= Sulfur globule =

A sulfur globule is an intracellular, and sometimes extracellular, aggregate used by various sulfur oxidizing bacteria as storage for elemental sulfur. Sulfur globules were first explained in 1887 by Sergei Winogradsky, and their complete structure and chemical composition has been a debate since then. More recently, tools of fluorescence microscopy and genomics have begun to shed light on the structure, formation, and function of sulfur globules.

Further, sulfur globules have been primarily described in chemoautotrophs and phototrophs belonging to the phylum proteobacteria. Sulfur globules can be formed and deposited intracellularly or extracellularly. The formation of extracellular sulfur globules is generally characteristic of green sulfur bacteria and sulfur oxidizers from the family Ectothiorhodospiraceae, whereas intracellular sulfur globules are more typical of magnetotactic sulfur oxidizers, purple sulfur bacteria from the Chromatiaceae family, as well as sulfur-oxidizing bacterial endosymbionts.

Currently, the model organism for studying the structure and function of these sulfur globules is Allochromatium vinosum.

==Model organism Allochromatium vinosum==
Allochromatium vinosum is a purple sulfur bacteria, belonging to the Chromatiaceae family, that oxidizes both thiosulfate and sulfide from its surrounding environments. While A. vinosum is usually found in lakes or ponds, it can also be found in sewage lagoons or salt marshes, where it plays an important role in re-oxidizing sulfide produced from the sulfate-reducing bacteria in its immediate environment.

Modern technologies including fluorescence microscopy, proteomics, genomics, and other molecular methods have shed light onto the location and structure of sulfur globules in A. vinosum. Such methods have demonstrated that these sulfur globules are about 1 micrometer in diameter and can make up approximately 34% of the cellular dry weight. Structure wise, A. vinosum sulfur globules generally consist of three hydrophobic proteins: SgpA, SgpB, and SgpC. These 3 proteins are essential to the formation, expansion, and degradation of sulfur globules, though their complete function is still being explored. Sulfur globules in A. vinosum are intracellular- meaning within the cell wall- but are located in the periplasm along with essential periplasmic sulfur oxidizing enzymes and thiosulfate. Research on the A. vinosum species has also helped to explain the mechanisms by which sulfur globule-containing bacteria decompose said sulfur globules. Perhaps the most studied of these mechanisms involves the dissimilatory sulfite reductase genes, otherwise denoted as the dsr genes.

==General structure==
Intracellular sulfur globules are generally round in shape, and have a diameter that ranges from 1 μm-3 μm, however, some have been found to be larger than 15 μm. The chemical composition of sulfur globules can vary between bacterial species. Purple sulfur bacteria contain globules that consist of long sulfur chains. Chemotrophic sulfur oxidizers such as Beggiatoa alba and Thiomargarita namibiensis contain cyclo-octasulfur as their primary form. Other species, namely Acidithiobacillus ferrooxidans, store sulfur as long chains of polythionates.

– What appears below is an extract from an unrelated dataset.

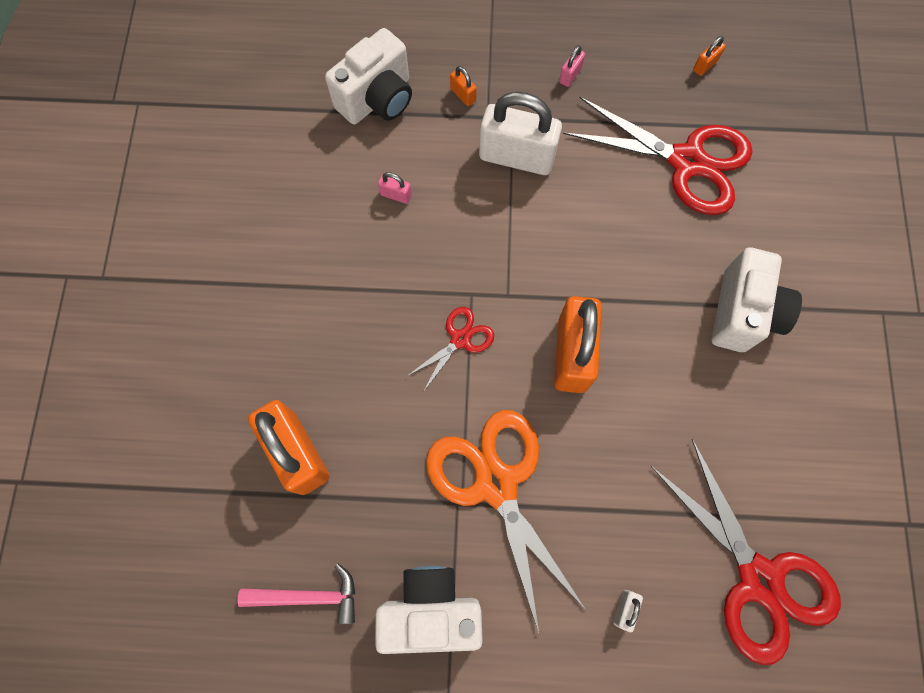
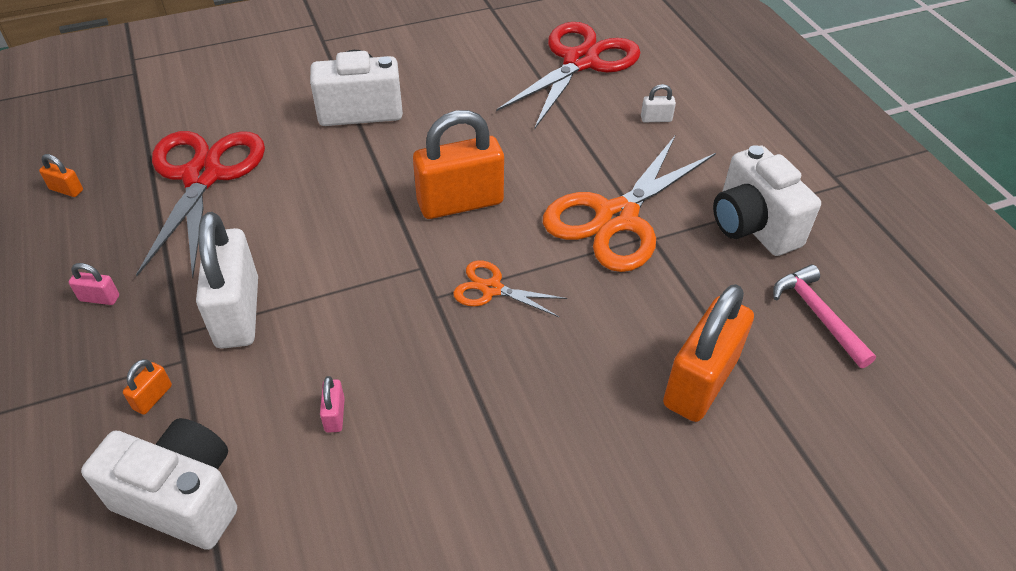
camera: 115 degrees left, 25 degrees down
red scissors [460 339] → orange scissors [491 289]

Likewise, techniques in X-ray absorption structure analysis have indicated that the sulfur chains found within these globules usually contain organic end groups and resemble the sulfur found in purple sulfur bacteria- implying that the process of sulfur globule formation in bacteria may be a phylogenetically ancient trait.

==Cellular location==
The location of intracellular sulfur globules varies throughout bacterial species. Oftentimes, they are found in the periplasm, along with the presence of active sulfur oxidizing enzymes. Sulfur globules in the model organism A. vinosum, for instance, have been shown to be located in the periplasm based on evidence from peptide coding sequences present in the globule envelope. They have also been found to be scattered asymmetrically, for example in Thiovulum, where they congregate to one pole of the cell.

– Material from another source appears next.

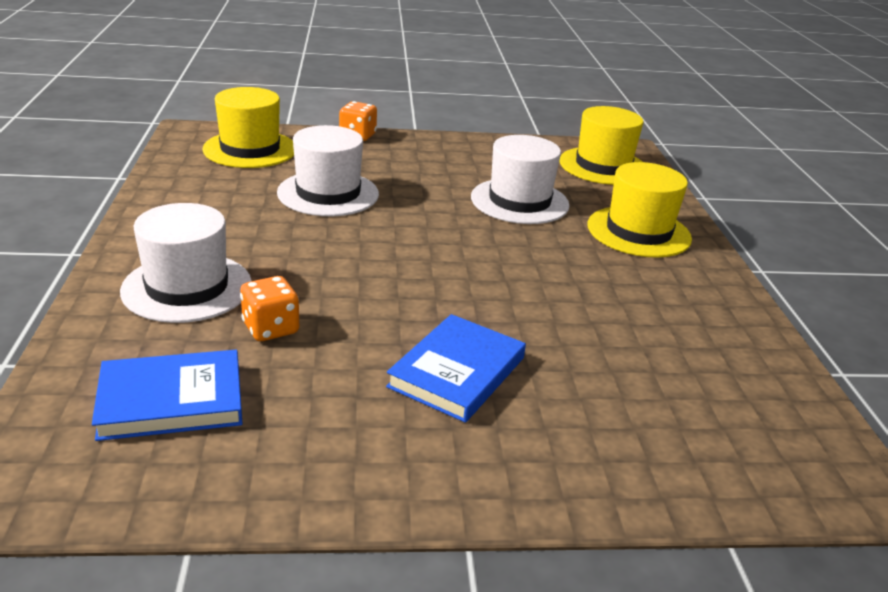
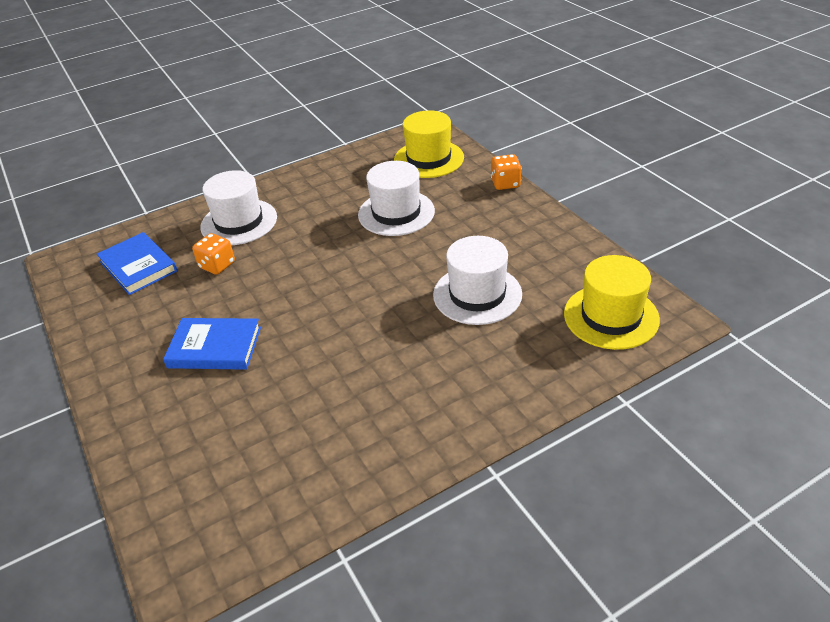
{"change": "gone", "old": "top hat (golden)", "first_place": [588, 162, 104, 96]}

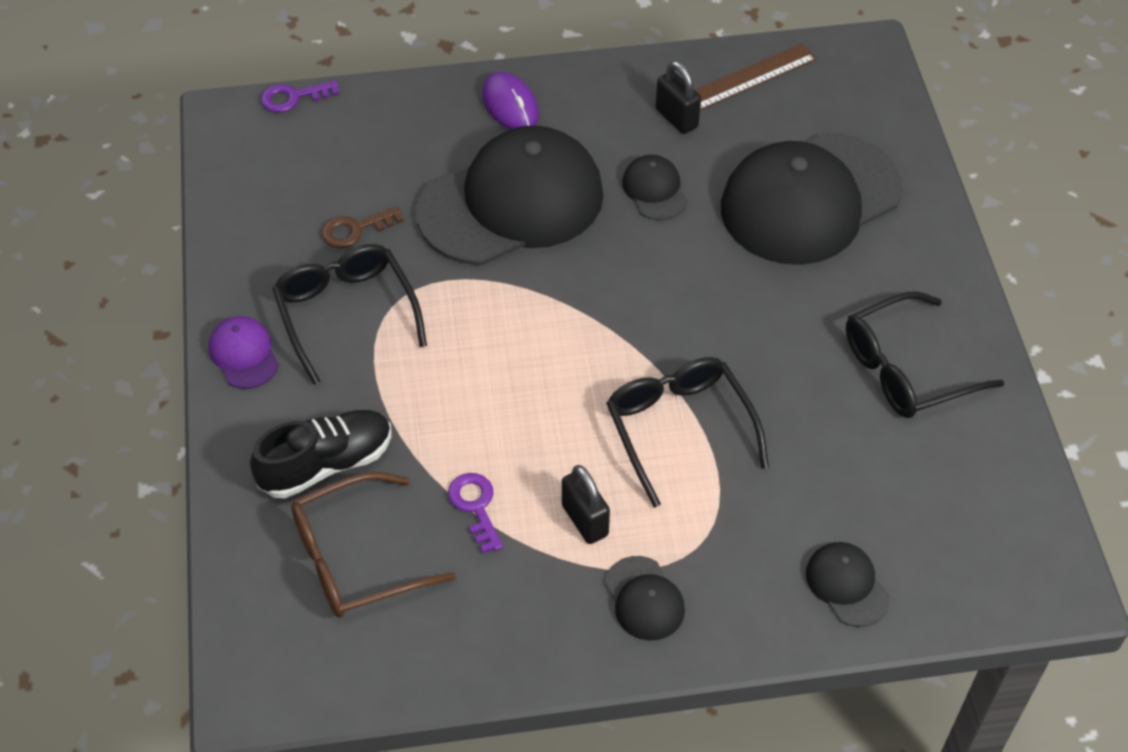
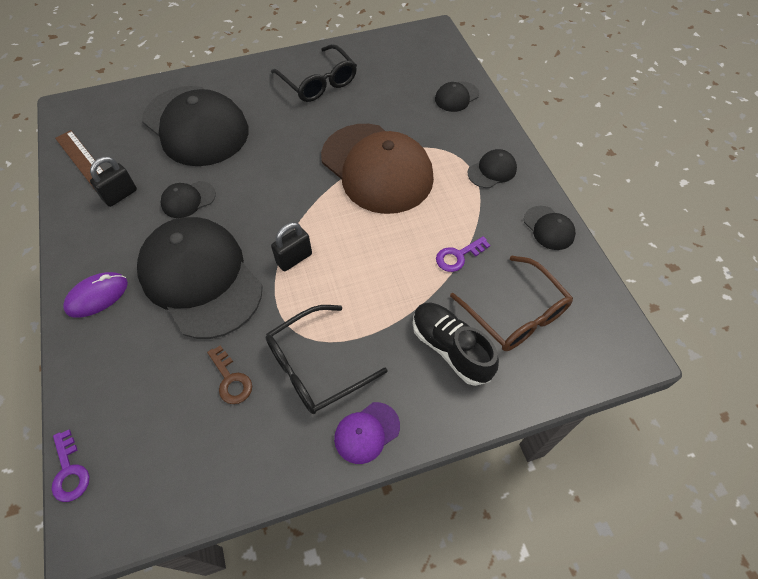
{"change": "swapped", "old": "eyeglasses (black)", "new": "cap (brown)", "first_place": [606, 357, 163, 151], "second_place": [321, 124, 113, 90]}
{"change": "shifted", "old": "lock (black)", "first_place": [562, 465, 48, 79], "second_place": [271, 222, 41, 49]}
{"change": "new", "new": "cap (black)", "second_place": [524, 206, 52, 44]}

Many sulfur globules are enclosed by electron dense layers (2-14 nm thick) that resemble cytoskeletal keratins or proteins of a plant cell wall. Thioalkalivibrio, Beggiatoa, and Thiothrix are species of bacteria that this layer is present in. Analyses of the genome dealing with proteins that encode common sulfur globule proteins show that they are found among many sulfur oxidizing bacteria.

==Function in bacteria==
Intracellular and extracellular sulfur globules serve as a temporary reservoir for sulfur in bacteria that oxidize reduced sulfur compounds such as hydrogen sulfide, thiosulfate, or sulfite. These globules allow bacteria to store sulfur, when abundant, to be utilized when conditions become less favorable. This enables the bacteria to better survive while providing a metabolic advantage in fluctuating environments.

In addition to serving as temporary energy reserves, research has also demonstrated that the pool of sulfur in intracellular globules may also act as a buffer in reduction-oxidation reactions that take place in phototrophic sulfur bacteria.